■ Task to carry out ■
In the listing that follows, how many lines include the string "pixel"? Reply with only the number.
<<<<
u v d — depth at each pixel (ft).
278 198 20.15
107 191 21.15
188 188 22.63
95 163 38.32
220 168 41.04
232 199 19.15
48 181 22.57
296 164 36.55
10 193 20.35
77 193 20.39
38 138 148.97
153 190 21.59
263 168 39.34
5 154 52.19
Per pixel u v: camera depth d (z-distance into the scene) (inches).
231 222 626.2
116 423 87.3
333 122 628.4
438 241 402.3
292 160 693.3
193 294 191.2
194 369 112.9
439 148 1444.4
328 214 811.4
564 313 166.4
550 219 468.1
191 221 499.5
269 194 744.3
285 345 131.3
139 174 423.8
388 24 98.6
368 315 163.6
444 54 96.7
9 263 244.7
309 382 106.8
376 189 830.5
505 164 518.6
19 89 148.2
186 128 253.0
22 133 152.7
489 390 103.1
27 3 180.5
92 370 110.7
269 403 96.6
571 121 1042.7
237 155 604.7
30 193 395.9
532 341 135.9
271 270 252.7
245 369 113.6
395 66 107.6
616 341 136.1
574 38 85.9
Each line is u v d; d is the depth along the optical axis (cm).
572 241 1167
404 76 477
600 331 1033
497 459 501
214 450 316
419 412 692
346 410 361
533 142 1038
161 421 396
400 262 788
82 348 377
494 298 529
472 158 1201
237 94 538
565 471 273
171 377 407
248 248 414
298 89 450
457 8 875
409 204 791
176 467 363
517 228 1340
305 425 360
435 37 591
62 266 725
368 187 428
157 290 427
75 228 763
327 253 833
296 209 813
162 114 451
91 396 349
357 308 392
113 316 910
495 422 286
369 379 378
>>>>
■ Written answer ■
2